I was pretty scared about telling Declan that I was pregnant but I didn’t expect him to run out on me like hehas! And I definitely didn’t expect him to go off with some groupie!  I was so shocked when she came up to us at the engagement party!  I just wanted to scream at them both.  I felt like pulling her perfect hair out and pouring juice all over her perfectly made-up face!  Did you see how much makeup she had on?  I mean I get it, she’s hot, but she’s a cow!  I'm so mad.  So he needed a quick fix – guess what Declan, there’s no such thing as a quick fix!  He said he was confused and scared, but so am I!  Would he have told me if Zeke hadn’t of spied him making out with her?  I really trusted Dec. I just feel so humiliated right now.

And Where is he?
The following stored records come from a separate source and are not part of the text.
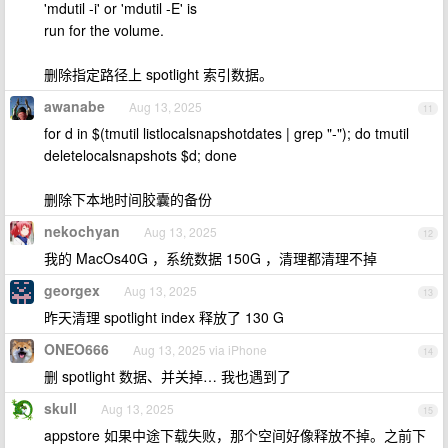
'mdutil -i' or 'mdutil -E' is
run for the volume.
删除指定路径上 spotlight 索引数据。
awanabe
Aug 13, 2025
11
for d in $(tmutil listlocalsnapshotdates | grep "-"); do tmutil
deletelocalsnapshots $d; done
删除下本地时间胶囊的备份
nekochyan
Aug 13, 2025
12
我的 MacOs40G ，系统数据 150G ，清理都清理不掉
georgex
Aug 13, 2025
13
昨天清理 spotlight index 释放了 130 G
ONEO666
Aug 13, 2025 via iPhone
14
删 spotlight 数据、并关掉… 我也遇到了
skull
Aug 13, 2025
15
appstore 如果中途下载失败，那个空间好像释放不掉。之前下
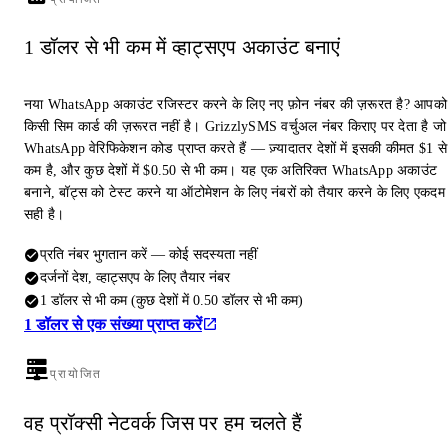
1 डॉलर से भी कम में व्हाट्सएप अकाउंट बनाएं
नया WhatsApp अकाउंट रजिस्टर करने के लिए नए फ़ोन नंबर की ज़रूरत है? आपको
किसी सिम कार्ड की ज़रूरत नहीं है। GrizzlySMS वर्चुअल नंबर किराए पर देता है जो
WhatsApp वेरिफिकेशन कोड प्राप्त करते हैं — ज़्यादातर देशों में इसकी कीमत $1 से
कम है, और कुछ देशों में $0.50 से भी कम। यह एक अतिरिक्त WhatsApp अकाउंट
बनाने, बॉट्स को टेस्ट करने या ऑटोमेशन के लिए नंबरों को तैयार करने के लिए एकदम
सही है।
प्रति नंबर भुगतान करें — कोई सदस्यता नहीं
दर्जनों देश, व्हाट्सएप के लिए तैयार नंबर
1 डॉलर से भी कम (कुछ देशों में 0.50 डॉलर से भी कम)
1 डॉलर से एक संख्या प्राप्त करें
प्रायोजित
वह प्रॉक्सी नेटवर्क जिस पर हम चलते हैं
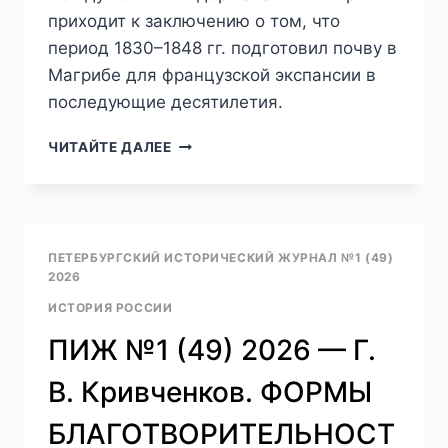
приходит к заключению о том, что
период 1830–1848 гг. подготовил почву в
Магрибе для французской экспансии в
последующие десятилетия.
ПИЖ
ЧИТАЙТЕ ДАЛЕЕ
№1
(49)
2026
—
Н.
ПЕТЕРБУРГСКИЙ ИСТОРИЧЕСКИЙ ЖУРНАЛ №1 (49)
А.
2026
ЖЕРЛИЦЫНА.
ИСТОРИЯ РОССИИ
ФРАНЦУЗСКО-
ОСМАНСКОЕ
ПИЖ №1 (49) 2026 — Г.
СОПЕРНИЧЕСТВО
В
В. Кривченков. ФОРМЫ
МАГРИБЕ
С
БЛАГОТВОРИТЕЛЬНОСТ
1830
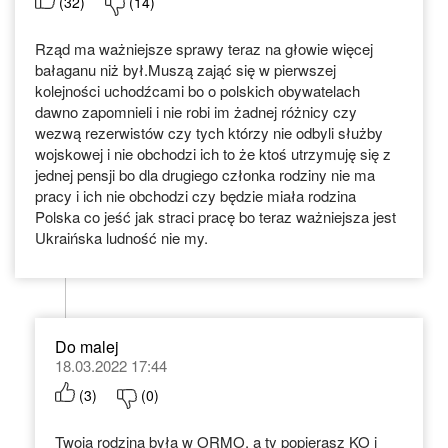
(
32
)
(
14
)
Rząd ma ważniejsze sprawy teraz na głowie więcej
bałaganu niż był.Muszą zająć się w pierwszej
kolejności uchodźcami bo o polskich obywatelach
dawno zapomnieli i nie robi im żadnej różnicy czy
wezwą rezerwistów czy tych którzy nie odbyli służby
wojskowej i nie obchodzi ich to że ktoś utrzymuję się z
jednej pensji bo dla drugiego członka rodziny nie ma
pracy i ich nie obchodzi czy będzie miała rodzina
Polska co jeść jak straci pracę bo teraz ważniejsza jest
Ukraińska ludność nie my.
Do malej
18.03.2022 17:44
(
3
)
(
0
)
Twoja rodzina była w ORMO, a ty popierasz KO i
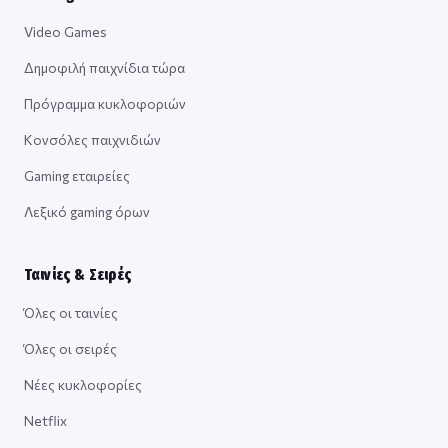
Video Games
Δημοφιλή παιχνίδια τώρα
Πρόγραμμα κυκλοφοριών
Κονσόλες παιχνιδιών
Gaming εταιρείες
Λεξικό gaming όρων
Ταινίες & Σειρές
Όλες οι ταινίες
Όλες οι σειρές
Νέες κυκλοφορίες
Netflix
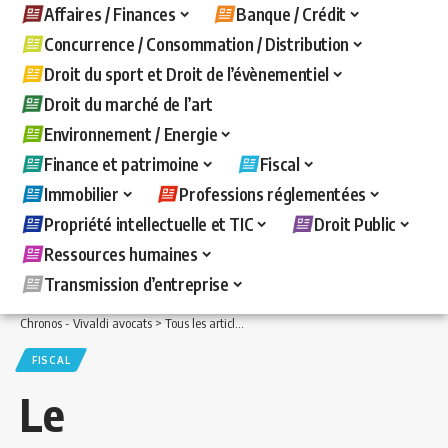
Affaires / Finances
Banque / Crédit
Concurrence / Consommation / Distribution
Droit du sport et Droit de l’évènementiel
Droit du marché de l’art
Environnement / Energie
Finance et patrimoine
Fiscal
Immobilier
Professions réglementées
Propriété intellectuelle et TIC
Droit Public
Ressources humaines
Transmission d’entreprise
Chronos - Vivaldi avocats
>
Tous les articles
>
Fiscal
>
Le plafonnement des frais rée
FISCAL
Le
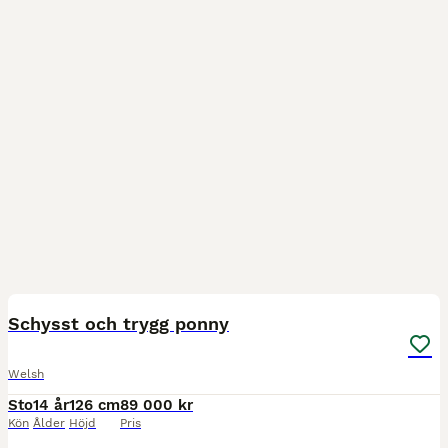
1
1
Schysst och trygg ponny
Welsh
Sto
14 år
126 cm
89 000 kr
Kön
Ålder
Höjd
Pris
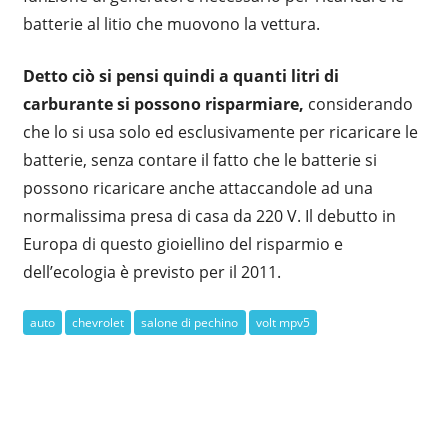
batterie al litio che muovono la vettura.
Detto ciò si pensi quindi a quanti litri di
carburante si possono risparmiare,
considerando
che lo si usa solo ed esclusivamente per ricaricare le
batterie, senza contare il fatto che le batterie si
possono ricaricare anche attaccandole ad una
normalissima presa di casa da 220 V. Il debutto in
Europa di questo gioiellino del risparmio e
dell’ecologia è previsto per il 2011.
auto
chevrolet
salone di pechino
volt mpv5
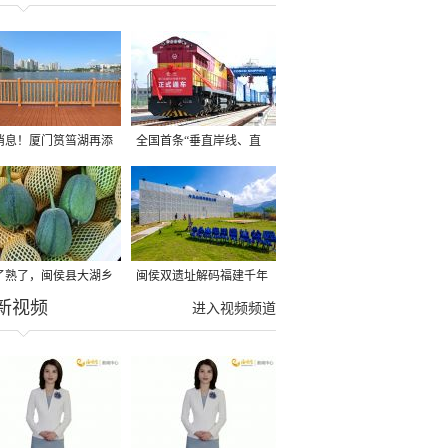
消息！厦门筼筜湖再添
全国首条“垂直岸线、直
滨水健身新步道啦！
达码头”海铁联运专用线
投运
了熟了，闽侯县大湖乡
闽侯双遗址解码福建千年
新视频
果大丰收！
文脉
进入视频频道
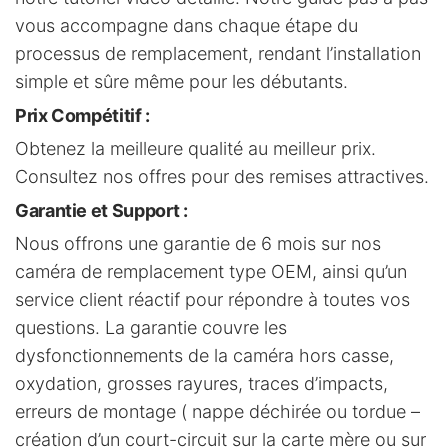
vous accompagne dans chaque étape du
processus de remplacement, rendant l’installation
simple et sûre même pour les débutants.
Prix Compétitif
:
Obtenez la meilleure qualité au meilleur prix.
Consultez nos offres pour des remises attractives.
Garantie et Support
:
Nous offrons une garantie de 6 mois sur nos
caméra de remplacement type OEM, ainsi qu’un
service client réactif pour répondre à toutes vos
questions. La garantie couvre les
dysfonctionnements de la caméra hors casse,
oxydation, grosses rayures, traces d’impacts,
erreurs de montage ( nappe déchirée ou tordue –
création d’un court-circuit sur la carte mère ou sur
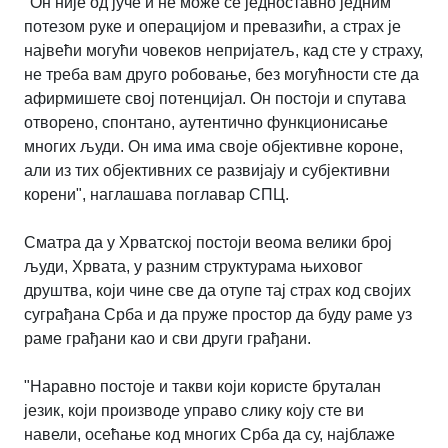
"Он није од јуче и не може се једноставно једним
потезом руке и операцијом и превазићи, а страх је
највећи могући човеков непријатељ, кад сте у страху,
не треба вам друго робовање, без могућности сте да
афирмишете свој потенцијал. Он постоји и спутава
отворено, спонтано, аутентично функционисање
многих људи. Он има има своје објективне короне,
али из тих објективних се развијају и субјективни
корени", наглашава поглавар СПЦ.
Сматра да у Хрватској постоји веома велики број
људи, Хрвата, у разним структурама њиховог
друштва, који чине све да отупе тај страх код својих
суграђана Срба и да пруже простор да буду раме уз
раме грађани као и сви други грађани.
"Наравно постоје и такви који користе бруталан
језик, који производе управо слику коју сте ви
навели, осећање код многих Срба да су, најблаже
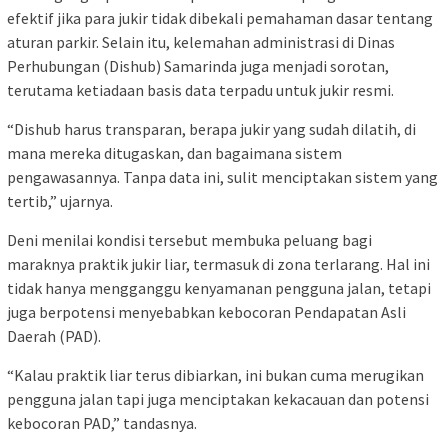
efektif jika para jukir tidak dibekali pemahaman dasar tentang
aturan parkir. Selain itu, kelemahan administrasi di Dinas
Perhubungan (Dishub) Samarinda juga menjadi sorotan,
terutama ketiadaan basis data terpadu untuk jukir resmi.
“Dishub harus transparan, berapa jukir yang sudah dilatih, di
mana mereka ditugaskan, dan bagaimana sistem
pengawasannya. Tanpa data ini, sulit menciptakan sistem yang
tertib,” ujarnya.
Deni menilai kondisi tersebut membuka peluang bagi
maraknya praktik jukir liar, termasuk di zona terlarang. Hal ini
tidak hanya mengganggu kenyamanan pengguna jalan, tetapi
juga berpotensi menyebabkan kebocoran Pendapatan Asli
Daerah (PAD).
“Kalau praktik liar terus dibiarkan, ini bukan cuma merugikan
pengguna jalan tapi juga menciptakan kekacauan dan potensi
kebocoran PAD,” tandasnya.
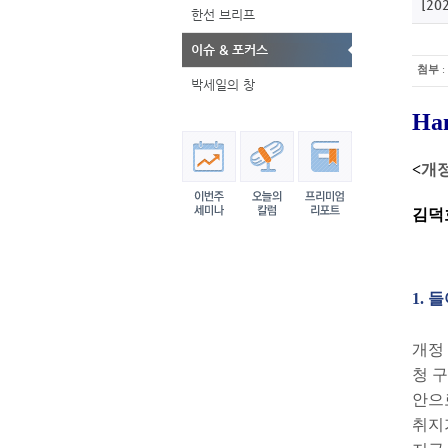
[20
한선 브리프
이슈 & 포커스
첨부
:
박세일의 창
Han
<
개정
김덕
1. 
개정
청 
안으
취지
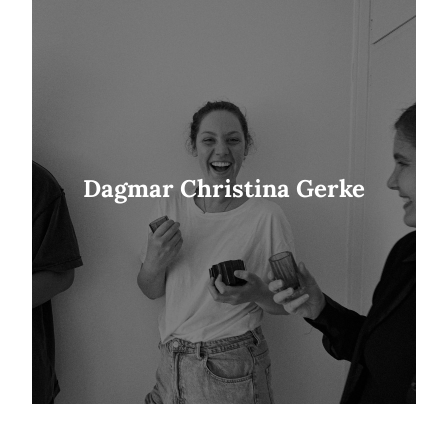
Dagmar Christina Gerke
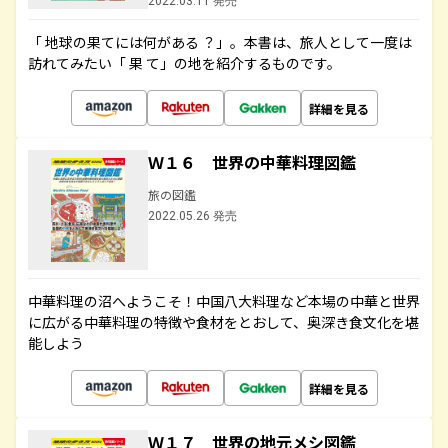
2022.03.11 発売
「 地球の果てには何がある ？」。本書は、旅人として一度は
訪れてみたい「 果 て」の地を紹介するものです。
詳細を見る
Ｗ１６ 世界の中華料理図鑑
旅の図鑑
2022.05.26 発売
中華料理の沼へようこそ！中国八大料理など本場の中華と世界
に広がる中華料理の特徴や食材をとおして、奥深き食文化を堪
能しよう
詳細を見る
Ｗ１７ 世界の地元メシ図鑑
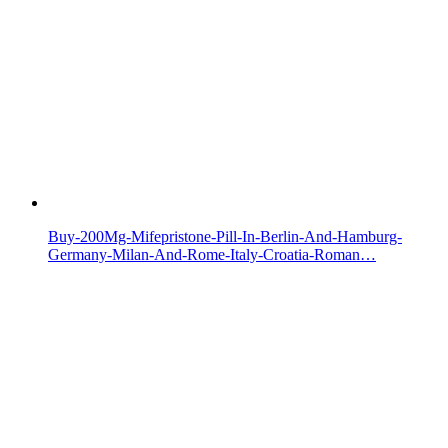
Buy-200Mg-Mifepristone-Pill-In-Berlin-And-Hamburg-
Germany-Milan-And-Rome-Italy-Croatia-Roman…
I want to talk to him!  I've made an appointment at Broadstreet Clinic.  Even though he's been a tool, I do need him here!  I wanted to talk to him when he came through the window of my room but I was still so mad at him, and then Dad had to go and kick him out and now he’s done a runner, like Dec does when things get tough!  Halfway to Alice Springs by now.  Rebecca hasn’t heard from him, nobody has. His phone is off.  

I ended up in hospital again and I had to tell Mum and Dad, by myself.  Dec's gone!  He's gone and left me holding the baby!  I do miss him, so much.  I can't do this without him, so I won't do it!   

And he doesn’t want anything to do with this baby, it's pretty clear.  And I want to be a doctor.  I want to go to university.  I don't want to be strapped to the kitchen sink while all my friends, and Dec, are living their lives.  Mum said I should start thinking positively about this pregnancy, that I’m about to go through an extraordinary experience, and that her and Dad would be there every step of the way.  But how can I?  What's the point without Dec being around?  It would be too hard, too upsetting.  He said he wished something would happen to the baby, so we could go back to the way we were before.  He wanted something to happen to our baby, he meant that!  His actions have shown me that….  I know he doesn’t want this.

My appointments today, Rachel and Donna are coming with me. I can’t tell Mum, she’ll try and stop me. This is my decision, and mine alone. Dec’s gone and I'm the only one who can decide on my baby's future. Besides, Dec's already made his choice!

Pretty angry and confused right now. Didge x

PS. Thanks for all your words of support. I have been reading your comments and I know you are all for me continuing on this baby journey. I want you to know this isn't an easy decision. Part of me wants this baby, but I can't without Dec. Yeah Dec and I might be wonderful parents but I'm not sure I'd be a wonderful Mum by myself.   I am just so upset right now, it's so difficult to find my way through this.   I hope you understand my dilemma.  And thanks for your words, I appreciate it, really!